For a Calculus course i am taking, we are going through successive differentiation($n^{th}$-derivatives if you will). I came across this technique, given below, for successive derivatives of functions of the form $cos^px,sin^px ,sin^pxcos^qx$:
- First,| we let z=cosx+isinx $\implies z^{-1}$=cosx-isinx | so we have that $$z+z^{-1}=2cosx,and z-z^{-1}=2i*sinx....(1) $$ Further, we have: $ z^r+z^{-r}=2cos(rx),z^r-z^{-r}=2i*sin(rx)$......(2)
this first step was okay to understand. But then they did something i didnt quite understand:
- let $y=cos^px \implies 2^p*y=(2cosx)^p$ $$=(z+z^{-1})^p=(z^p+z^{-p})+C^p_1(z^{p-2}+z^{-(p-2)})+C^p_2(z^{p-4}+z^{-(p-4)})+\cdots$$ then by using (1)&(2) we will go on to evaluate the successive derivatives.
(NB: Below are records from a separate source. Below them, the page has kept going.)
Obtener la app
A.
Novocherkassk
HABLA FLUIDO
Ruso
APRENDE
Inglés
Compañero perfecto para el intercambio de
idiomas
My question is, how did they expand out the $y=cos^px \implies 2^p*y=(2cosx)^p$ term into a seemingly binomial theorem-esque expansion?. What theorem(s) did they employ to write it out like that? I haven't taken a complex analysis course yet and what i do know about complex numbers is from Intro. ODE courses for my major requirement. so any further resources from which i could learn more about this would be appreciated.
I think it's just the binomial theorem. $(a+b)^n = \sum_{k=0}^n \binom{n}{k} a^{n-k} b^k$. When $b = a^{-1}$ then this is $\sum_{k=0}^n \binom{n}{k} a^{n-k} a^{-k} = \sum_{k=0}^n \binom{n}{k} a^{n-2k}$. Because $\binom{x}{y} = \binom{x}{x-y}$, when $n$ is odd, you can perfectly pair each positive power of $a$ (e.g. $a^3$) in this sum with the corresponding same negative power of $a$ (e.g. $a^{-3}$) having the same coefficient. When $n$ is even you can also do this but there is also a constant term.